→ **INPUT FOR THIS TASK**:
□ □ □ □ □ □ □
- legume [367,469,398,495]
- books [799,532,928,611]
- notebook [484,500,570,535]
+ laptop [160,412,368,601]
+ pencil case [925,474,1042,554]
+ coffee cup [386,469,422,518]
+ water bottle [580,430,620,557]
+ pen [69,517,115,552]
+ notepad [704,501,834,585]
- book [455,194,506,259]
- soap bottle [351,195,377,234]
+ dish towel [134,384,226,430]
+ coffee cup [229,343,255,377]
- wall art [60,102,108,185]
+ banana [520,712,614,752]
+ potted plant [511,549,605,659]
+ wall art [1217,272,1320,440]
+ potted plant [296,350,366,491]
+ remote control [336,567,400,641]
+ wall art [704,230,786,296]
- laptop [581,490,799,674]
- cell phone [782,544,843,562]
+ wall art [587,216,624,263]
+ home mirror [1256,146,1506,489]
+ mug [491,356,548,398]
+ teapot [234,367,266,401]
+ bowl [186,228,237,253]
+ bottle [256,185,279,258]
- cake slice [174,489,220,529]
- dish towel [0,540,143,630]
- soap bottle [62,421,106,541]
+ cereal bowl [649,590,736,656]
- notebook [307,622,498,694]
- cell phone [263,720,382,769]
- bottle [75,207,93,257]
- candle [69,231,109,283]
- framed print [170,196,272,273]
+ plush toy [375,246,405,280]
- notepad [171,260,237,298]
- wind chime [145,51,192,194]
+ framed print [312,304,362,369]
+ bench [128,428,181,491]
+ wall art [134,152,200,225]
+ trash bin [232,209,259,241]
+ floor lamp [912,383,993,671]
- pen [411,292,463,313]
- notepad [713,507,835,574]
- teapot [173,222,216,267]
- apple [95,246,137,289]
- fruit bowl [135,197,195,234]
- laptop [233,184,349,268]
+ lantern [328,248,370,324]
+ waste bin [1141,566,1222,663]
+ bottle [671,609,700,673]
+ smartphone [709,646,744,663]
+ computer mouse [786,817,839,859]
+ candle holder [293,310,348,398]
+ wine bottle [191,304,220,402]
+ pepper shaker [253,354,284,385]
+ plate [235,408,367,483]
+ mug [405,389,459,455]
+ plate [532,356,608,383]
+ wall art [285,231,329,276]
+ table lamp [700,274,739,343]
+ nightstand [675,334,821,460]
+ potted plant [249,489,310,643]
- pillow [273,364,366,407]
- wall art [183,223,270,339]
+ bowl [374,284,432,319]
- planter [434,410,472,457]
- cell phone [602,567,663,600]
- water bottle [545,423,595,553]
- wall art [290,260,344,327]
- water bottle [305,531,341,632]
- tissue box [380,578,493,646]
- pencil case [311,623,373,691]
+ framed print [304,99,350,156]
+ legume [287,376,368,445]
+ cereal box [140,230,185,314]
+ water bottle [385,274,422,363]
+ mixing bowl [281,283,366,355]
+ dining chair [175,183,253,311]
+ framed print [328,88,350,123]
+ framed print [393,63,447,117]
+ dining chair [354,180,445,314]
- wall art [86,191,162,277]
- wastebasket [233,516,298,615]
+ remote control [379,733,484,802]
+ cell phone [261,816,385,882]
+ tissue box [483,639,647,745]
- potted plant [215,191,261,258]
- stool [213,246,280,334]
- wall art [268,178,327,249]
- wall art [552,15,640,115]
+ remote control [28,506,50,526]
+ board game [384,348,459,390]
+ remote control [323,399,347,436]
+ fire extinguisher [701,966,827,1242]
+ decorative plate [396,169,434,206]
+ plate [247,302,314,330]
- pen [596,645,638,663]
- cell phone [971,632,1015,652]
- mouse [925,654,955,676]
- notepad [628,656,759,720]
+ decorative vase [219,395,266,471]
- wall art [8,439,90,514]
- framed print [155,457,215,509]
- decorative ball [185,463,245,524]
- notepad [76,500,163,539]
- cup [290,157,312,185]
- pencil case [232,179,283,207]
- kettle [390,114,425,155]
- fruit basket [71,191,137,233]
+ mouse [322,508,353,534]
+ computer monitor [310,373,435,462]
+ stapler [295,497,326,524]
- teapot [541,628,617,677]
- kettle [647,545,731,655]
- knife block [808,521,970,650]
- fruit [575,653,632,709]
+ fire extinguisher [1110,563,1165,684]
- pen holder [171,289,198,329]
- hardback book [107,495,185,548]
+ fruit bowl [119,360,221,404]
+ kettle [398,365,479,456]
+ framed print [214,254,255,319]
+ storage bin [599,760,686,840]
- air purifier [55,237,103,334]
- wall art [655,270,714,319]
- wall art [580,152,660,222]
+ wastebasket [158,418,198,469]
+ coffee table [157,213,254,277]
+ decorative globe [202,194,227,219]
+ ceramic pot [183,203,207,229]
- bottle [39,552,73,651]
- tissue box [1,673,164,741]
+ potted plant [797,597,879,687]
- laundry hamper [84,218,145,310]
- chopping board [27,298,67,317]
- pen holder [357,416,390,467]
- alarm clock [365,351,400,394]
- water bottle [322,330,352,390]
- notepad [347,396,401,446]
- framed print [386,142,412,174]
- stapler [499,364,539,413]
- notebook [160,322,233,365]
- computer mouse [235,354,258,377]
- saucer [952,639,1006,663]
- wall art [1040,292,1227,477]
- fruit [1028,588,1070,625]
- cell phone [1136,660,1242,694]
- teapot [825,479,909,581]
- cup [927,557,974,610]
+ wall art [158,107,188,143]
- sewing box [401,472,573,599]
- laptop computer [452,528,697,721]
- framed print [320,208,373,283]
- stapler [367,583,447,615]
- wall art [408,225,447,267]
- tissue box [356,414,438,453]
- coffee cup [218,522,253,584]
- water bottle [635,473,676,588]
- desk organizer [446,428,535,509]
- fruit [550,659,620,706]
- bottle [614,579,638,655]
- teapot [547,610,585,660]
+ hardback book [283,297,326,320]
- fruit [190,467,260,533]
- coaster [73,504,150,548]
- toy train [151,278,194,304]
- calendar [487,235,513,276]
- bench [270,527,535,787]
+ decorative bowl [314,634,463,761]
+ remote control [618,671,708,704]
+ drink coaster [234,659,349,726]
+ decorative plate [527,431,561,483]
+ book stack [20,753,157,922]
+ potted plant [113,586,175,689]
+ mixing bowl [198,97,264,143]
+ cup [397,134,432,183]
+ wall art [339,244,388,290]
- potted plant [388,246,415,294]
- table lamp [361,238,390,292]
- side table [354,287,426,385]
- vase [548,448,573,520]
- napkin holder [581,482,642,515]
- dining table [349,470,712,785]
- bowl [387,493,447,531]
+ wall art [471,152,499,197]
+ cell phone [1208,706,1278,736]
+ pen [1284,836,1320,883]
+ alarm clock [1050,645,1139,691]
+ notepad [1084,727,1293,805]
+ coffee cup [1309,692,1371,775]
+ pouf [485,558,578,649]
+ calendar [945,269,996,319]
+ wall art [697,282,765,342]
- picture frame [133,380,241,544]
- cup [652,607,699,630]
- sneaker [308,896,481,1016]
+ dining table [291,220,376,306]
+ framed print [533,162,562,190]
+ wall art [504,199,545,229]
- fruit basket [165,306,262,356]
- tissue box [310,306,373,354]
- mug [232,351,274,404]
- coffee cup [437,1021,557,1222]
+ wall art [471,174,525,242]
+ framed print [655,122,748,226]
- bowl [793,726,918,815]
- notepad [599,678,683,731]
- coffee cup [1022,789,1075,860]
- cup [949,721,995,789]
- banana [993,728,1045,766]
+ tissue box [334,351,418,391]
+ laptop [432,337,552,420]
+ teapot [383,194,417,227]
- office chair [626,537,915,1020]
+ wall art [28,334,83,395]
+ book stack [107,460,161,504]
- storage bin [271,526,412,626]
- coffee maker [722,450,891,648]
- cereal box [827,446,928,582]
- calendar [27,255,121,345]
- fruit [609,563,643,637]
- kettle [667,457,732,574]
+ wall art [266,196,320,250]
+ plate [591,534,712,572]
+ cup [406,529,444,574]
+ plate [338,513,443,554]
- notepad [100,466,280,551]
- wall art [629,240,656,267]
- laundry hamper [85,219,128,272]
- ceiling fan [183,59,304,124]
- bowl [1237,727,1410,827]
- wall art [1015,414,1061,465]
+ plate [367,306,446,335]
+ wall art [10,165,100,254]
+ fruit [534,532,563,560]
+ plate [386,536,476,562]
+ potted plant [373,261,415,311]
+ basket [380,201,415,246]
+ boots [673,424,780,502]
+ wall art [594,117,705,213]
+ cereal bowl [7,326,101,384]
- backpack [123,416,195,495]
□ □ □ □ □ □ □
→ **YOUR GOAL**: Search the material for the string "dining" and show every line that has it.

→ **SOLUTION FOR THIS TASK**:
+ dining chair [175,183,253,311]
+ dining chair [354,180,445,314]
- dining table [349,470,712,785]
+ dining table [291,220,376,306]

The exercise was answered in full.